I'll make gluten-free pumpkin muffins tomorrow instead.



That's the bluejay that I was watching outside my window this morning.

I think I need the break from work. I told my management about five times that I was taking vacation. Yet, one of them still asked if I was off on vacation for two weeks. Sigh.

Work, I've found to be increasingly frustrating. I got kicked out of my remote computer repeatedly this week. Today, I couldn't get back into it.
So I gave up and did the work around method. Instead of going through the Citrix Server, I went through Windows Virtual Desktop - which is slower, but doable in a crunch. (It's very slow. It takes forever to do anything.)

Also I had to do hand holding, and deal with pesky users and vendors.

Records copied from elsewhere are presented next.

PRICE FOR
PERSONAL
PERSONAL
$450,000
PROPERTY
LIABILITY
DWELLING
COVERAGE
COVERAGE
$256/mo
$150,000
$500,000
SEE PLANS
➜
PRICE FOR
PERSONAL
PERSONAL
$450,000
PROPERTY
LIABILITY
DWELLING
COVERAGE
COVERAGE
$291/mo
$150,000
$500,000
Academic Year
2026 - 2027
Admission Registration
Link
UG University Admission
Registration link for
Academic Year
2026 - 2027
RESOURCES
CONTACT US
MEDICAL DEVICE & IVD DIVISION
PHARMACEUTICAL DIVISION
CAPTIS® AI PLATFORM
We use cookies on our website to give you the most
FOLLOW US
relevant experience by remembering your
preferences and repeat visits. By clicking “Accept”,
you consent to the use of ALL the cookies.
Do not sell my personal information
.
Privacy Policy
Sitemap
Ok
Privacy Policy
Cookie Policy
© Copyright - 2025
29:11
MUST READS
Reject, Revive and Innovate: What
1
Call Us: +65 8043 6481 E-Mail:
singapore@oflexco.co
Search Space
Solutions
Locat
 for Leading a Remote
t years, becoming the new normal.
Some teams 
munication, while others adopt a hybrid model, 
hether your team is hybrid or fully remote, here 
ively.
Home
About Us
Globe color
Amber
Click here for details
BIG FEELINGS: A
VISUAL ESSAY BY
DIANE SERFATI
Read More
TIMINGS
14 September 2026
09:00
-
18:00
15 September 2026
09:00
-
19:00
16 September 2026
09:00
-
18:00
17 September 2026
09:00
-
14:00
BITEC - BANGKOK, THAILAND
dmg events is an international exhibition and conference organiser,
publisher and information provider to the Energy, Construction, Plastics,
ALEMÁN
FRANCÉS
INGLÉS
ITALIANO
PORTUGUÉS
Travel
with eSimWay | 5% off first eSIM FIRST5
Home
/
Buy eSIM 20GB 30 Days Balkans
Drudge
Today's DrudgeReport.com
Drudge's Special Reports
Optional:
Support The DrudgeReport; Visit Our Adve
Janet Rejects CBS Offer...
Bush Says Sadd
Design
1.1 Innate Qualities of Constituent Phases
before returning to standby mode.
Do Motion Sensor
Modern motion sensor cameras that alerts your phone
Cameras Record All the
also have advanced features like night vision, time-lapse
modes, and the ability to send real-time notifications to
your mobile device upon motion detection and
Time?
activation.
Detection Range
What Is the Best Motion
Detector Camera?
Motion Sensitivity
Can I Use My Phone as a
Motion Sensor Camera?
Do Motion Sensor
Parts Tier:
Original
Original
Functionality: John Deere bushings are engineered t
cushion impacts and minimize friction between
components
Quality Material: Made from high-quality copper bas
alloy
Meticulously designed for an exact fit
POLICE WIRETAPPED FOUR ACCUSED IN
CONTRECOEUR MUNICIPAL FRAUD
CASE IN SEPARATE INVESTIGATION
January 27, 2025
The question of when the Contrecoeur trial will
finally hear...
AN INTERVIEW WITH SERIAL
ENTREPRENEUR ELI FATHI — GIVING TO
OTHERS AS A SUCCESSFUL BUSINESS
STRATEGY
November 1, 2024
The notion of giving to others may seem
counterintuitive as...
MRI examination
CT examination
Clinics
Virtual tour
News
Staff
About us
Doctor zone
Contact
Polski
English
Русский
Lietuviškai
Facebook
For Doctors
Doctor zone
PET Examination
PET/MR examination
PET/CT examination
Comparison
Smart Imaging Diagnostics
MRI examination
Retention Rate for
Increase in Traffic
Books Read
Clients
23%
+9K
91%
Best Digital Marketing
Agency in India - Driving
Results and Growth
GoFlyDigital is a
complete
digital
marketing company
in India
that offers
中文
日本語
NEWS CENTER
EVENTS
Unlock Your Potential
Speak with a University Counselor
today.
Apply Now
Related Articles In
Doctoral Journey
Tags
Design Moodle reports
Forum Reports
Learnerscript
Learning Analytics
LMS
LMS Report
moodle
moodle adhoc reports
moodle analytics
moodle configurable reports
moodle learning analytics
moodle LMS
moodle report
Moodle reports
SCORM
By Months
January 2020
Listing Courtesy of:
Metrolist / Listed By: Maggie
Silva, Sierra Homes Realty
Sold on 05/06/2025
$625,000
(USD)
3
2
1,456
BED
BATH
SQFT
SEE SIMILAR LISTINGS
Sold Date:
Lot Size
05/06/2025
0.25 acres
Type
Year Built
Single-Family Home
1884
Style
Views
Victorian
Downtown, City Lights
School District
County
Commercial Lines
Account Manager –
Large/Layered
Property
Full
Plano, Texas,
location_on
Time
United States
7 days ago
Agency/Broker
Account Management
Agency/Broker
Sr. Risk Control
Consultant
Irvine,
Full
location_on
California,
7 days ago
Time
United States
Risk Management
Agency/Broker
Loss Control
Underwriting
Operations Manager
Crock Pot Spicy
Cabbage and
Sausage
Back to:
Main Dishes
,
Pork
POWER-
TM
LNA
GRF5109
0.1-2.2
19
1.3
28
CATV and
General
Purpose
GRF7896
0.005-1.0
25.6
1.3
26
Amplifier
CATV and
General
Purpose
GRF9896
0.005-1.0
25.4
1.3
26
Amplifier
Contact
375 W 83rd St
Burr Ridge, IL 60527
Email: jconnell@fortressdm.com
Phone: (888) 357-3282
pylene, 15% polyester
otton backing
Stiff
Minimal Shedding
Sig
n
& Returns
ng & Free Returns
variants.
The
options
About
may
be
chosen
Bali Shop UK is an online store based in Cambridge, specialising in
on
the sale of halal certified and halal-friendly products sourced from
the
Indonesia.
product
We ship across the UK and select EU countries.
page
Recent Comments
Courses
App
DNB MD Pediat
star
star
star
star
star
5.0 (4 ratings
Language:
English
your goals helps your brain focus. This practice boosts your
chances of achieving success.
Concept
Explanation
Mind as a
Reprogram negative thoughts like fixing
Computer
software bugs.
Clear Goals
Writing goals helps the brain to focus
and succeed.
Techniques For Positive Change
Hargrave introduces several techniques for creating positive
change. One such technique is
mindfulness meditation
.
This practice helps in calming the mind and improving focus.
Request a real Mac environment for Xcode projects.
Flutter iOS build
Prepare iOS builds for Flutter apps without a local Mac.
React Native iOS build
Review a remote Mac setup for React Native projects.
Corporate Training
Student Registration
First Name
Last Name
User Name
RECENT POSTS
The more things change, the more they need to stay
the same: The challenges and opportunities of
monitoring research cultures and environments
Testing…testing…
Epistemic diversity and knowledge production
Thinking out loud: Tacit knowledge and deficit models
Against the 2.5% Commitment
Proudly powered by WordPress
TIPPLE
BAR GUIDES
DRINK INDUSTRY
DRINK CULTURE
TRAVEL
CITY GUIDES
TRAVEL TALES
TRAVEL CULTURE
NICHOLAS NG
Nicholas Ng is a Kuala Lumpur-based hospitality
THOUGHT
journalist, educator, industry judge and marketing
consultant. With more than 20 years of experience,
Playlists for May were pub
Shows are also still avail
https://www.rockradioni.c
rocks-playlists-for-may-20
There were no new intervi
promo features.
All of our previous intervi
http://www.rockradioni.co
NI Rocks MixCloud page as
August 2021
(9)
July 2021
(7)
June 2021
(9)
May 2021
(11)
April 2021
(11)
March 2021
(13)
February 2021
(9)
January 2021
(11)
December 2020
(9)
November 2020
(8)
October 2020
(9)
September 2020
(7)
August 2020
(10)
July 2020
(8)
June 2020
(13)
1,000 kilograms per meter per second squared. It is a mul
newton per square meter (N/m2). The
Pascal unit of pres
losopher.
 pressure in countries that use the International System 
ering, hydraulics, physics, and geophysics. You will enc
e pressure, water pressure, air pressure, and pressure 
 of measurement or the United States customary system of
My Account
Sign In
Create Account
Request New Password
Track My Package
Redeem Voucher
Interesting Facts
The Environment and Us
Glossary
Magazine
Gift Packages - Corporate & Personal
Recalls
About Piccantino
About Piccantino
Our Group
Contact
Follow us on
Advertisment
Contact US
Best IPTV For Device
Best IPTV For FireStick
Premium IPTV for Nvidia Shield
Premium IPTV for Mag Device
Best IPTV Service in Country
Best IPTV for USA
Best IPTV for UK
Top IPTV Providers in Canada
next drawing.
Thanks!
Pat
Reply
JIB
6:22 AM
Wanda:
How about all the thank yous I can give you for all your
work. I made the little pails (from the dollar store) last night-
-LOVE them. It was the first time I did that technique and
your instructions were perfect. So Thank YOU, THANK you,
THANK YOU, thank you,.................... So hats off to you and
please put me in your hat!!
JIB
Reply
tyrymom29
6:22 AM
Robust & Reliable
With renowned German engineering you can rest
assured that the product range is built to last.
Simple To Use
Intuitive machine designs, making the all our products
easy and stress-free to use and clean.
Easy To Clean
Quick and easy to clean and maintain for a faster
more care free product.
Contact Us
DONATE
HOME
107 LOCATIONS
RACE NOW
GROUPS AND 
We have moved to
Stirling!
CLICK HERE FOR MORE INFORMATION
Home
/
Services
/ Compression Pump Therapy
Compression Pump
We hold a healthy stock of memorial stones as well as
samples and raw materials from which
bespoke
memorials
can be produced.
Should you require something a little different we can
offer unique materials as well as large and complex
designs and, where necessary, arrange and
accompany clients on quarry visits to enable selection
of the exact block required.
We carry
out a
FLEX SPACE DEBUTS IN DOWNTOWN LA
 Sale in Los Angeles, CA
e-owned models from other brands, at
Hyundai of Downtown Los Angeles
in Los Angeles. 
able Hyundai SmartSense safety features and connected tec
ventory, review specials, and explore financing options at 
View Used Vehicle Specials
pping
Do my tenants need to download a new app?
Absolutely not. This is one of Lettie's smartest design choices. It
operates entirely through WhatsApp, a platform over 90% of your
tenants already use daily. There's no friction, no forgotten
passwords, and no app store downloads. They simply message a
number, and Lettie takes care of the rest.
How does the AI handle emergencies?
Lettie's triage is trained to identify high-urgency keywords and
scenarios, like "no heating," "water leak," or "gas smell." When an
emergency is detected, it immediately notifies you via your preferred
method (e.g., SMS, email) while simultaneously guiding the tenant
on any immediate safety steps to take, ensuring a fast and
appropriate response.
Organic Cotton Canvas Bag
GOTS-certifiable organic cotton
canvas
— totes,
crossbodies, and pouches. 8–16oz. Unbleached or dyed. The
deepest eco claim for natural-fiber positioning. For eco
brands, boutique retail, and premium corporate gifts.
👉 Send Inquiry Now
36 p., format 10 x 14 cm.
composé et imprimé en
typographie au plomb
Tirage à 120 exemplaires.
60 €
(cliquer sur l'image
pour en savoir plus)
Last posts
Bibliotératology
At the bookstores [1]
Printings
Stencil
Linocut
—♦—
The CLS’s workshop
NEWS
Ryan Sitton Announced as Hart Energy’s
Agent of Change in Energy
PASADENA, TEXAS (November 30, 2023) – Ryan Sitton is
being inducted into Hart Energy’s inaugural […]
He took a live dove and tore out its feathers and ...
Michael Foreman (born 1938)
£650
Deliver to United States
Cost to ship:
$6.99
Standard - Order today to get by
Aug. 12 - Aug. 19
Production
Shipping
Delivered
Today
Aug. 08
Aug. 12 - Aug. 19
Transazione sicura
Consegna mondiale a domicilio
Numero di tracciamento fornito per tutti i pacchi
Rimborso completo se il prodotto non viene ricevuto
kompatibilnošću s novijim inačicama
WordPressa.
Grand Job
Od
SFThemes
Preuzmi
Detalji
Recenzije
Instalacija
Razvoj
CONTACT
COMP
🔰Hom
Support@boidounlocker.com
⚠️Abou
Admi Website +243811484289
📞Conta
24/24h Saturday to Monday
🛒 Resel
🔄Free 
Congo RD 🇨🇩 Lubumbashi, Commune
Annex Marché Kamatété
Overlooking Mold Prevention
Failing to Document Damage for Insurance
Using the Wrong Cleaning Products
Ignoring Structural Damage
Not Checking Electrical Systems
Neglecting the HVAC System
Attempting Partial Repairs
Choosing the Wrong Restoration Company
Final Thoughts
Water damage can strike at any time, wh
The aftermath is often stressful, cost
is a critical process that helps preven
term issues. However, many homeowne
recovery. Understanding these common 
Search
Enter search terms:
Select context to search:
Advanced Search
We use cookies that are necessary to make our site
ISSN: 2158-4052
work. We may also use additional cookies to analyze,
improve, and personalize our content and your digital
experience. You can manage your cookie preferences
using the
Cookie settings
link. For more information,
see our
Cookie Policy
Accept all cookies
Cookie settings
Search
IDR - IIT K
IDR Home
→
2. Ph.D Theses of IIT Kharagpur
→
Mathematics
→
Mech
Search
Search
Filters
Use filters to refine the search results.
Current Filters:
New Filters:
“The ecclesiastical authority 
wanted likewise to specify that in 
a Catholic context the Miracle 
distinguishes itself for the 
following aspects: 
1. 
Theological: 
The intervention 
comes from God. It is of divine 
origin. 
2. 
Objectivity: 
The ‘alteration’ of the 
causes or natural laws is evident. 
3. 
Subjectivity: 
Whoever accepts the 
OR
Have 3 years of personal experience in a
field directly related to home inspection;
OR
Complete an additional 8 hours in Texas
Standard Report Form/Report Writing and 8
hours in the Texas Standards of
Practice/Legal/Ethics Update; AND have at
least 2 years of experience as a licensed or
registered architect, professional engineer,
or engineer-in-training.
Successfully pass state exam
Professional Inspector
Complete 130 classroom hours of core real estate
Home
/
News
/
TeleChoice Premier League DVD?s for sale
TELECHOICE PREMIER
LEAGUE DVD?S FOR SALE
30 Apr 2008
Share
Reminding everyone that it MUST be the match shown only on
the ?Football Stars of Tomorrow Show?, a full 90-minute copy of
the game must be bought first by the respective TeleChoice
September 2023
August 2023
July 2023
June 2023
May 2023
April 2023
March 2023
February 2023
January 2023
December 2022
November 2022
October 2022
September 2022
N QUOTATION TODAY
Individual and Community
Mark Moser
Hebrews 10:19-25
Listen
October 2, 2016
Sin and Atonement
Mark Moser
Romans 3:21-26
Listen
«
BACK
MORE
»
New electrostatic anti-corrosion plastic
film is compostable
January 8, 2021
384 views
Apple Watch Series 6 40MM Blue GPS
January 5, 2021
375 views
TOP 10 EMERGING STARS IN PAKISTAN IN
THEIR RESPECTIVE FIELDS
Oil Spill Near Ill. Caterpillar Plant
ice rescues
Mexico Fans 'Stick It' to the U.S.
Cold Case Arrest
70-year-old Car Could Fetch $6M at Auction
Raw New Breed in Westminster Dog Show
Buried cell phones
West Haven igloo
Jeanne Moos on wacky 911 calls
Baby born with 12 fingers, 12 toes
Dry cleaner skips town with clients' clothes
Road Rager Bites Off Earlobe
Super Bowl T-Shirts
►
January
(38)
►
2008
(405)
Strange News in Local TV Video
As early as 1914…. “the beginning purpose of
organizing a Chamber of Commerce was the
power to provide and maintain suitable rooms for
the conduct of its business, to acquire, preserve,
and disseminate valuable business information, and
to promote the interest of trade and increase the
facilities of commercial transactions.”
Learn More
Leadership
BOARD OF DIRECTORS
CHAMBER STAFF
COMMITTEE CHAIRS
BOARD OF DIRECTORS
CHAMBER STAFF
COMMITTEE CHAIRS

Vendor: Here's the invoice.
Me: The procurement department doesn't handle invoices, please send to project manager and (agency that handles them))
Vendor: Okay. Please provide the contact information for the project manager (it should be noted that the vendor had included the project manager's email address in his response to me)
Me: You already have it. It's (I give the name in his email thread.)
Project Manager: Don't just send invoice and expect us to approve, ask (my name) how to do it - via the contract.
Vendor (deciding it's my job now and taking PM off): Please provide format for invoice.
ME (cursing lazy-ass project manager under my breath - as I hunt down contract language, which requires exporting contract to word, cutting and pasting relevant sections, and asking colleagues what the deal is at agency that handles it.): anyone know what the new address is for agency that handles this and what the format is?
DP: No operating contracts.
ME: What do you mean? That's all you do. (but I don't send that, DP has become useless since she went into management. I've decided all managers do is ask people to fill out reports and hold meetings.)
Moscow guy: Here's two guys I've worked with there that might know.
Babs: There's no format, and here's the contact information. (She provides all of it in an email. Way to go Babs!)
ME to PM and Vendor: Here's the contact information.
Vendor to me: Is this invoice format okay?
Me: I think so, appears to be per the contract. I'd send the contract and your approved rate sheet with it to the Project Manager.
PM: You sent this to the STV consultant with a similar name to mine by mistake. Put me in the loop going forward.
Me (completely fed up with everyone by now): Thank you. Outlook keeps randomly putting in different emails - from people I don't do business with. And Distinct keeps kicking you off the email, and I keep putting you back on.

This whole thing took up two hours of my time. And it was a waste of time, since the parties involved have done it before. The Vendor had another prior release under this same contract. And the project manager had done operating stuff previously. I wanted to smack them both upside the head.



So, I'm grateful for the much needed vacation. Tomorrow, I can sleep in late. Take a long walk if I want to. Watch television. Read. Write. Bake.
All lovely things.

And I get to do this for two weeks. Yippee.

My time is my own. Perhaps, I'll ignore the news. I don't know about you? But I need a vacation from all of this doom and gloom.